Lilies are sensible things, they don't bother to open on a dull day and knock off mid afternoon, to grab their beauty sleep, I presume. This summer, on the Isle of South Uist they flowered late and don't seem to have any intention of making up for lost summer hours. However, tangled in amongst the lilies is a second, autumn growth of watercress, which is rather exciting. Lily stems are considered a delicacy by some. I've yet to come up with a recipe that I find really tempting but the fiery taste of watercress Rorippa nasturtium -aquaticum however, is a most welcome addition to my September foraging basket.
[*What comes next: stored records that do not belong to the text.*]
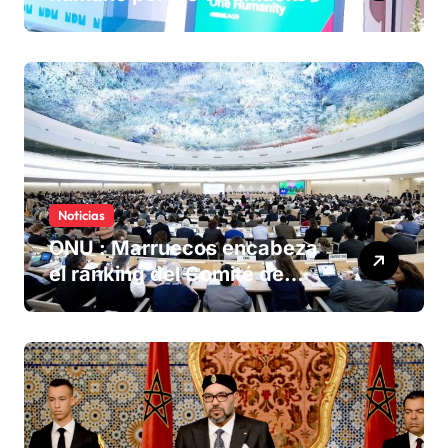
olvidadas de las minas en el
Sáhara marroquí
Noticias
ONU : Marruecos encabeza
el ranking del Comité de
derechos humanos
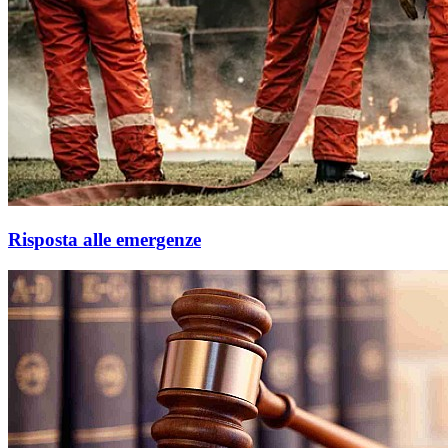
Risposta alle emergenze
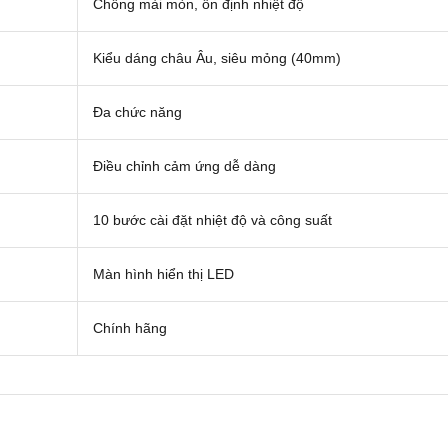
Chống mài mòn, ổn định nhiệt độ
Kiểu dáng châu Âu, siêu mỏng (40mm)
Đa chức năng
Điều chỉnh cảm ứng dễ dàng
10 bước cài đặt nhiệt độ và công suất
Màn hình hiển thị LED
Chính hãng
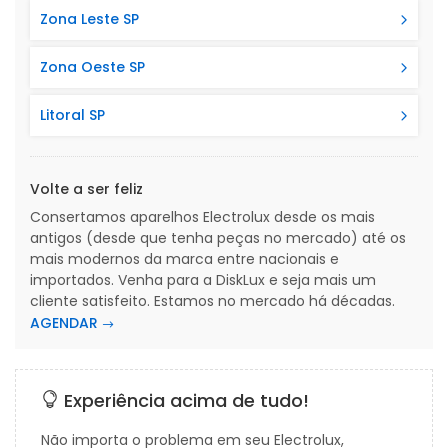
Zona Leste SP
Zona Oeste SP
Litoral SP
Volte a ser feliz
Consertamos aparelhos Electrolux desde os mais
antigos (desde que tenha peças no mercado) até os
mais modernos da marca entre nacionais e
importados. Venha para a DiskLux e seja mais um
cliente satisfeito. Estamos no mercado há décadas.
AGENDAR
Experiência acima de tudo!
Não importa o problema em seu Electrolux,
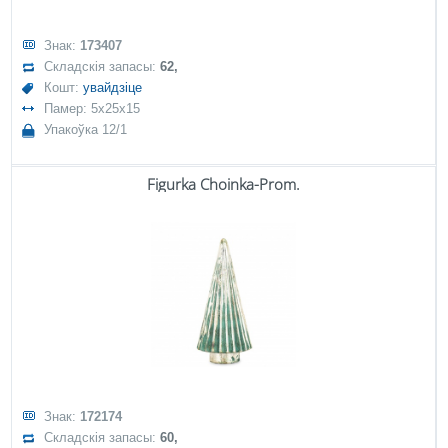
Знак:
173407
Складскія запасы:
62,
Кошт:
увайдзіце
Памер: 5x25x15
Упакоўка 12/1
Figurka Choinka-Prom.
Знак:
172174
Складскія запасы:
60,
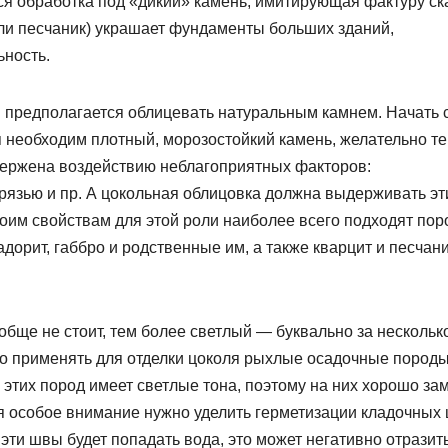
ся обработка под «дикий» камень, имитирующая фактуру ск
 или песчаник) украшает фундаменты больших зданий,
ьность.
 предполагается облицевать натуральным камнем. Начать с
я необходим плотный, морозостойкий камень, желательно т
вержена воздействию неблагоприятных факторов:
грязью и пр. А цокольная облицовка должна выдерживать эт
воим свойствам для этой роли наиболее всего подходят по
дорит, габбро и родственные им, а также кварцит и песчан
бще не стоит, тем более светлый — буквально за несколько
но применять для отделки цоколя рыхлые осадочные пород
ь этих пород имеет светлые тона, поэтому на них хорошо за
ля особое внимание нужно уделить герметизации кладочных
 эти швы будет попадать вода, это может негативно отразит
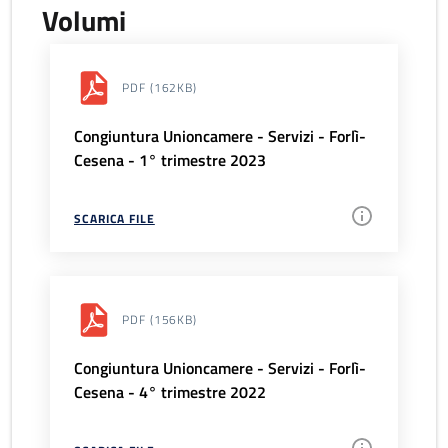
Volumi
PDF
(162KB)
Congiuntura Unioncamere - Servizi - Forlì-
Cesena - 1° trimestre 2023
SCARICA FILE
PDF
(156KB)
Congiuntura Unioncamere - Servizi - Forlì-
Cesena - 4° trimestre 2022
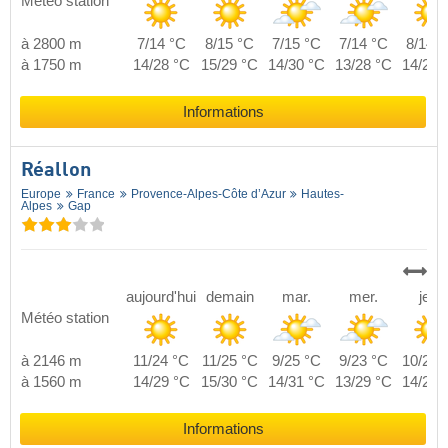
Météo station
à 2800 m
7/14 °C
8/15 °C
7/15 °C
7/14 °C
8/14 °
à 1750 m
14/28 °C
15/29 °C
14/30 °C
13/28 °C
14/28 
Informations
Réallon
Europe
France
Provence-Alpes-Côte d’Azur
Hautes-
Alpes
Gap
aujourd'hui
demain
mar.
mer.
jeu.
Météo station
à 2146 m
11/24 °C
11/25 °C
9/25 °C
9/23 °C
10/24 
à 1560 m
14/29 °C
15/30 °C
14/31 °C
13/29 °C
14/29 
Informations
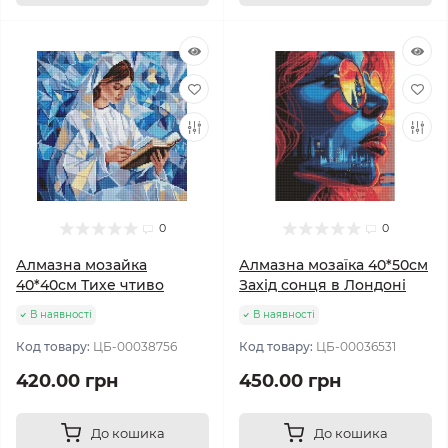
0
0
Алмазна мозайка
Алмазна мозаїка 40*50см
40*40см Тихе чтиво
Захід сонця в Лондоні
В наявності
В наявності
Код товару:
ЦБ-00038756
Код товару:
ЦБ-00036531
420.00 грн
450.00 грн
До кошика
До кошика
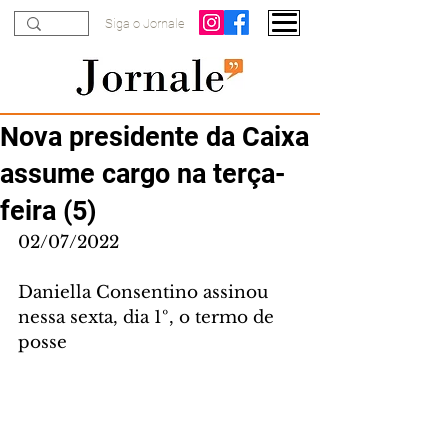
Siga o Jornale
Nova presidente da Caixa
assume cargo na terça-
feira (5)
02/07/2022
Daniella Consentino assinou 
nessa sexta, dia 1º, o termo de 
posse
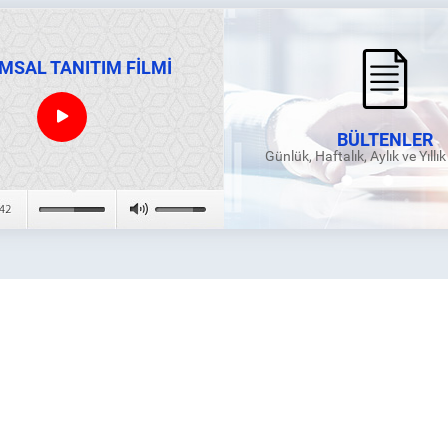
MSAL TANITIM FİLMİ
BÜLTENLER
Günlük, Haftalık, Aylık ve Yıllı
Unlike the nettle, which must be picked when young, older watercress stems are more flavoursome. There is a lookalike, aptly named Fool's Watercress but it is rather bland and won't poison you. The other issue with wild watercress is the larvae of the flat worm, liver fluke; so called because it destroys the livers of mammals including humans. For this reason avoid gathering watercress in slow flowing rivers, where cattle and sheep graze. Cooking will kill the parasite, so if in doubt cook your wild watercress.
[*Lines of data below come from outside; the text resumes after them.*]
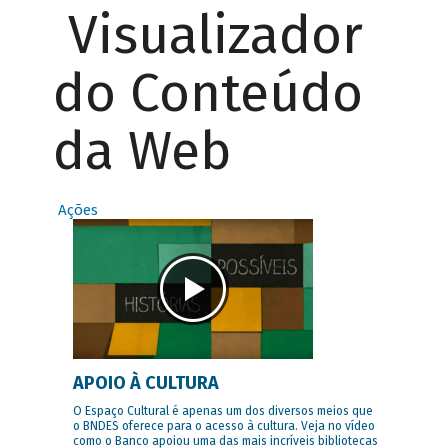
Visualizador
do Conteúdo
da Web
Ações
APOIO À CULTURA
O Espaço Cultural é apenas um dos diversos meios que
o BNDES oferece para o acesso à cultura. Veja no vídeo
como o Banco apoiou uma das mais incríveis bibliotecas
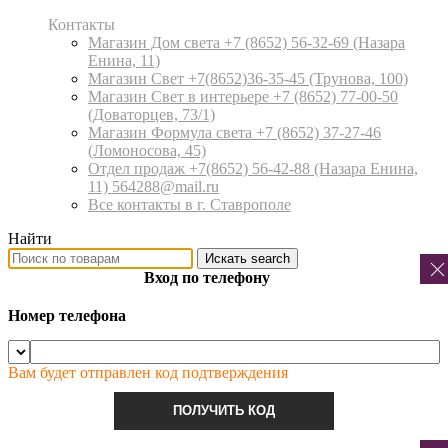
Контакты
Магазин Дом света +7 (8652) 56-32-69
(Назара
Енина, 11)
Магазин Свет +7(8652)36-35-45
(Трунова, 100)
Магазин Свет в интерьере +7 (8652) 77-00-50
(Доваторцев, 73/1)
Магазин Формула света +7 (8652) 37-27-46
(Ломоносова, 45)
Отдел продаж +7(8652) 56-42-88
(Назара Енина,
11) 564288@mail.ru
Все контакты в г. Ставрополе
Найти
Искать
search
Вход по телефону
Номер телефона
Вам будет отправлен код подтверждения
ПОЛУЧИТЬ КОД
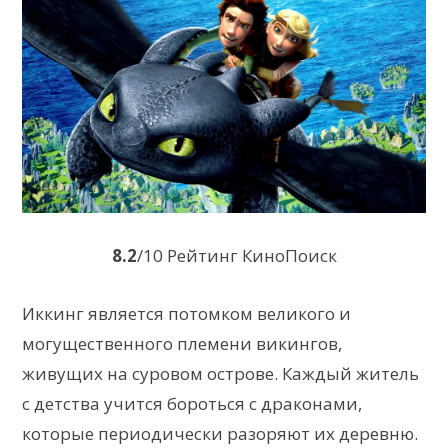
8.2
/10 Рейтинг КиноПоиск
Иккинг является потомком великого и
могущественного племени викингов,
живущих на суровом острове. Каждый житель
с детства учится бороться с драконами,
которые периодически разоряют их деревню.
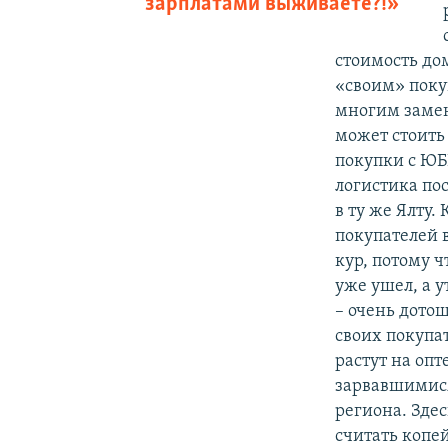
зарплатами выживаете?!»
стоимость до
«своим» поку
многим замен
может стоить
покупки с ЮБК
логистика по
в ту же Ялту.
покупателей 
кур, потому ч
уже ушел, а 
– очень дото
своих покупа
растут на опт
зарвавшимися
региона. Зде
считать копей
Watercress like seaweed, is in vogue with those who are nutrient stir-crazy. I cook for taste and have yet to be convinced by superfood hype. I do however, cook with real, raw ingredients and have a healthy approach to foods that should be eaten in moderation. This said, the following recipe has two ingredients which may appeal to the health gurus, some local Machair potatoes, a shallot and water. I'm not overly worried by nutritional breakdowns but the ingredients (shallot aside) in this soup are local to the Isle. Watercress, dulse and potato soup is simple to make and is warming on a chilly autumn day.
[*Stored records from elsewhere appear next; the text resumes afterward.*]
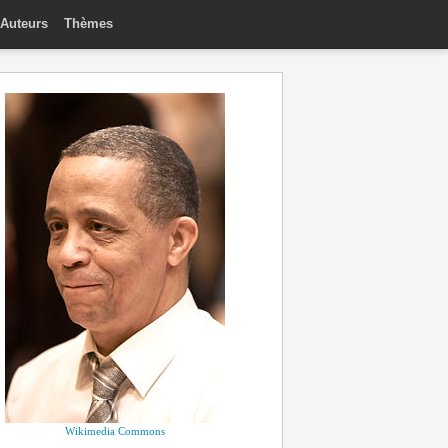
Auteurs
Thèmes
Wikimedia Commons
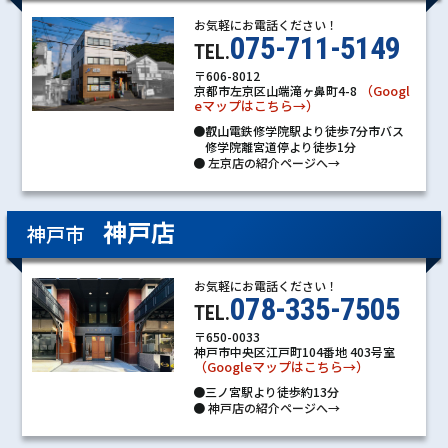
お気軽にお電話ください！
075-711-5149
TEL.
〒606-8012
（Googl
京都市左京区山端滝ヶ鼻町4-8
eマップはこちら→）
●叡山電鉄修学院駅より徒歩7分市バス
修学院離宮道停より徒歩1分
●
左京店の紹介ページへ→
神戸店
神戸市
お気軽にお電話ください！
078-335-7505
TEL.
〒650-0033
神戸市中央区江戸町104番地 403号室
（Googleマップはこちら→）
●三ノ宮駅より徒歩約13分
●
神戸店の紹介ページへ→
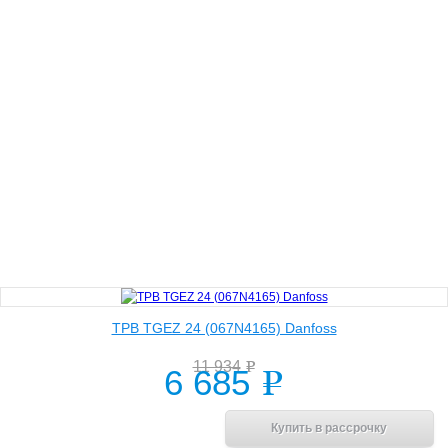
ТРВ TGEZ 24 (067N4165) Danfoss
11 934
e
6 685
e
В корзину
Купить в рассрочку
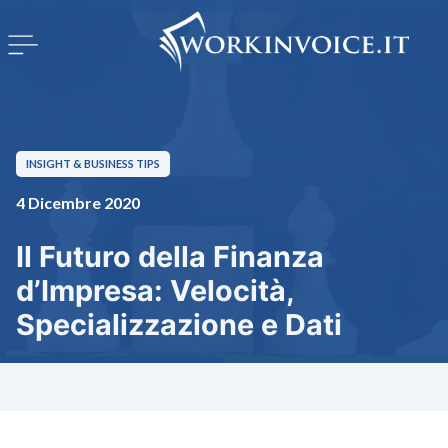
INSIGHT & BUSINESS TIPS
4 Dicembre 2020
Il Futuro della Finanza
d’Impresa: Velocità,
Specializzazione e Dati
Watercress, Dulse and Potato Soup.

2tbsps olive oil

Shallot, finely chopped

2 tbps. watercress stalks

2 medium potatoes, peeled diced

Tbps dried and flaked dulse

750ml water

2 large handfuls watercress leaves, washed

Heat the olive oil in a pan and sauté the shallot, watercress stalks, diced potatoes and dulse. Cook briefly for 2-3 minutes, stirring as necessary.

Add 3/4 of the water and bring the pan to the boil. Cover and simmer for c12-15 minutes until the potato is soft.

Add the watercress leaves and cook for a further 2-3 minutes.

Blend in a liquidiser and add water to desired consistency.

Return the soup to the pan, season to taste, reheat for 1-2 minutes and serve.